--- START ---

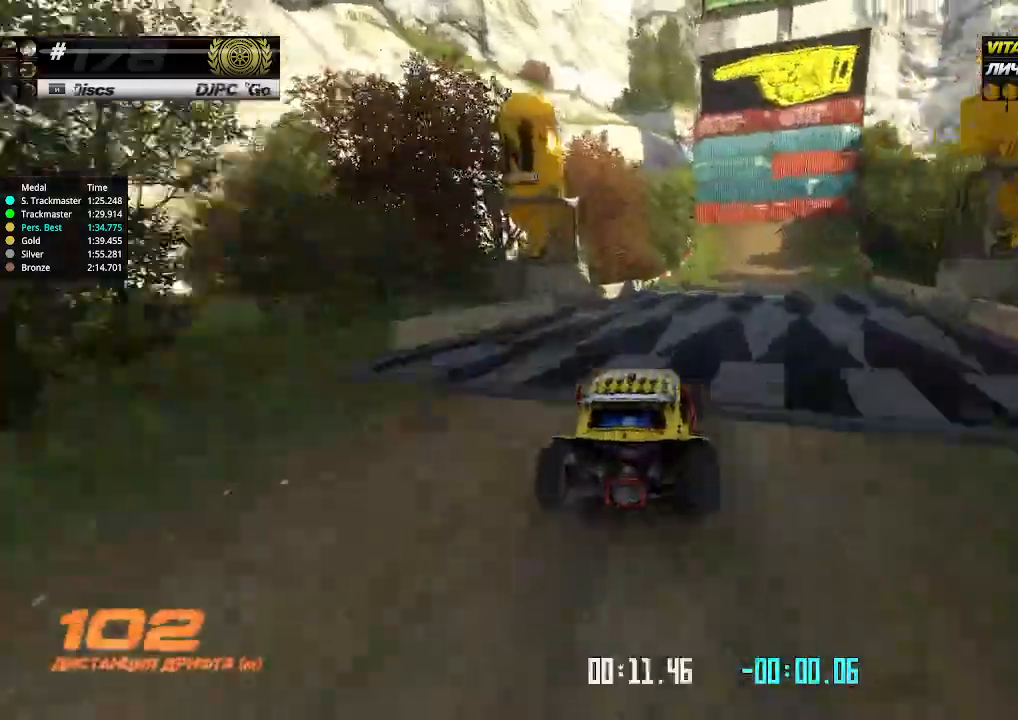
{"keys": ["up"], "events": [[33, "right", "up"], [200, "right", "down"], [300, "right", "up"]]}
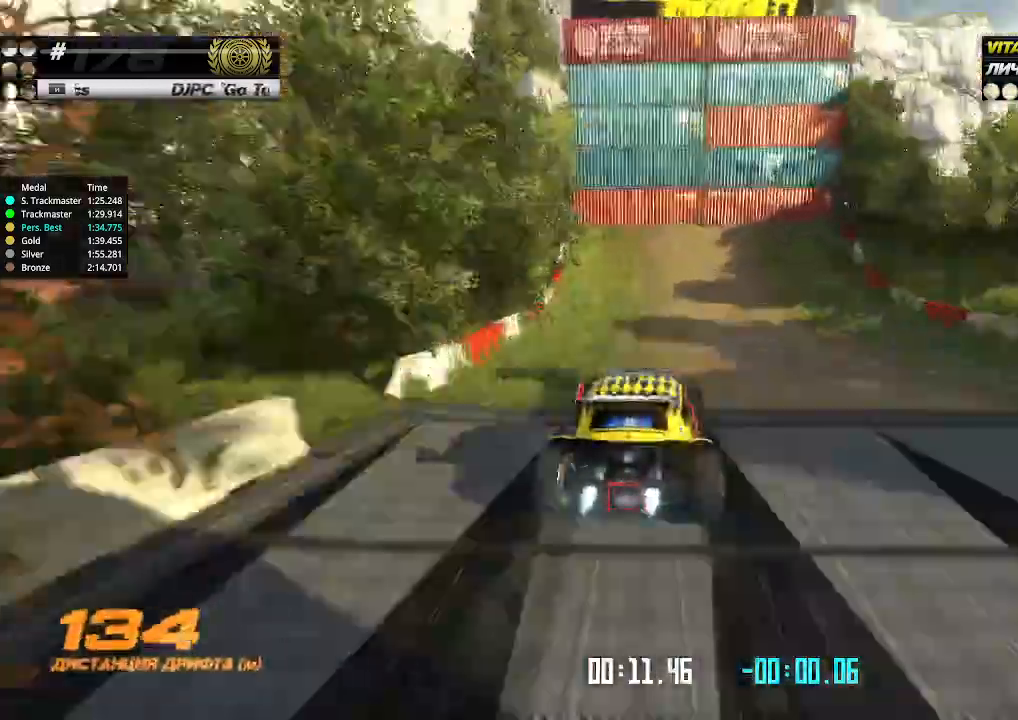
{"keys": ["left", "up"], "events": [[33, "left", "down"]]}
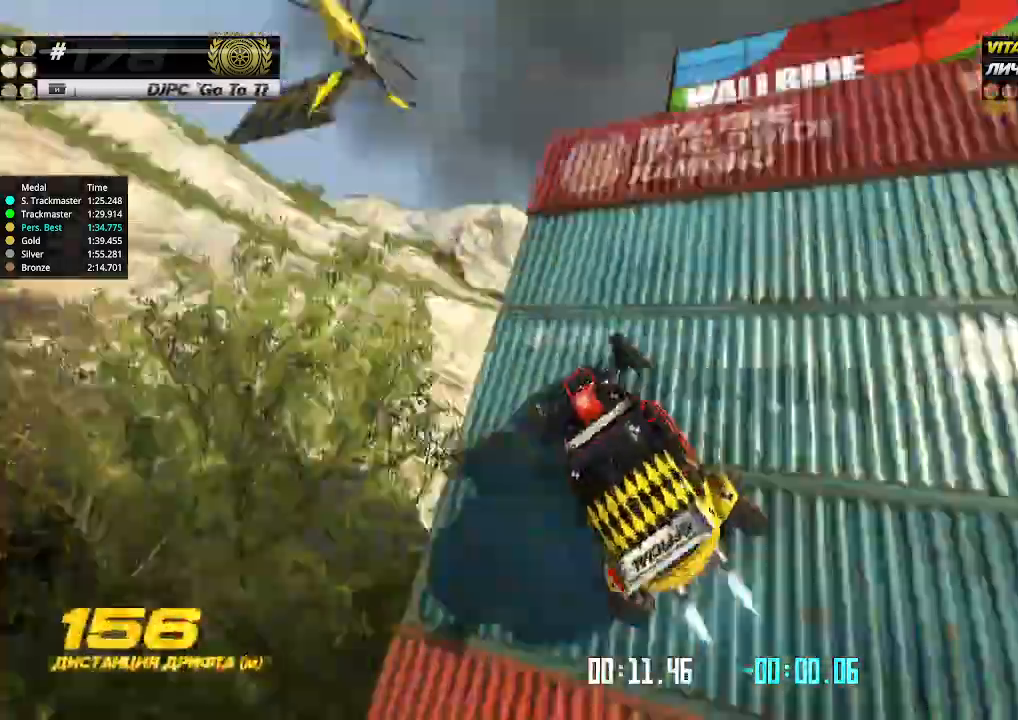
{"keys": ["right", "up"], "events": [[166, "left", "up"], [166, "right", "down"]]}
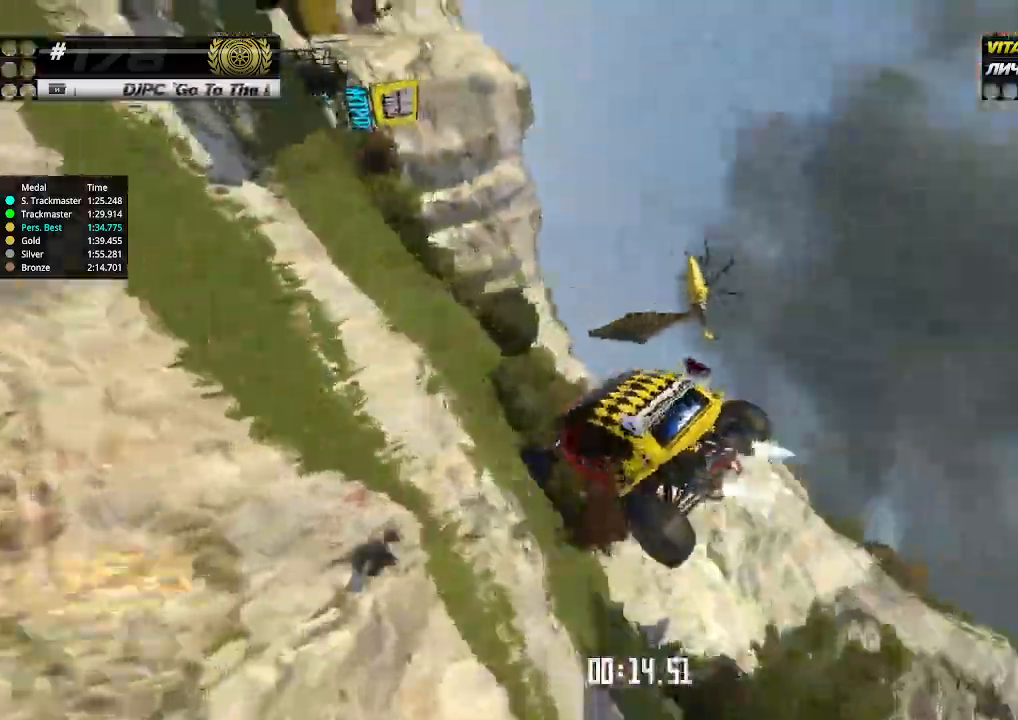
{"keys": ["left", "up"], "events": [[433, "right", "up"], [500, "left", "down"]]}
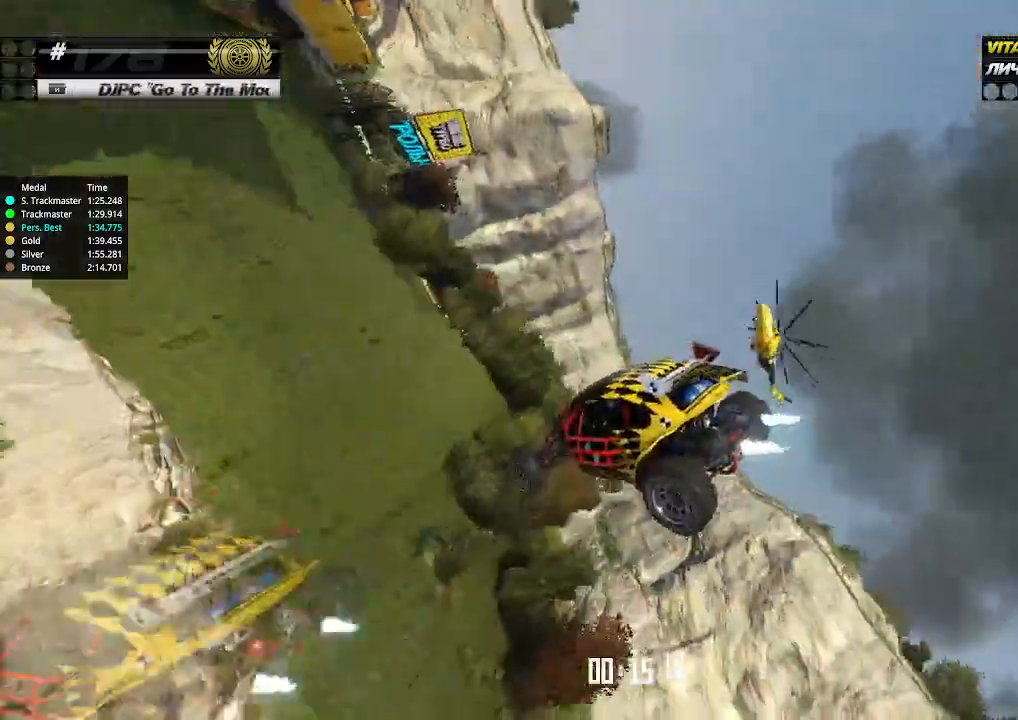
{"keys": ["left", "up"], "events": []}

--- END ---

*Your assignment*.
Report how many lines of the records above contain the word "down", and give only that number.

*Solution to this task*.
4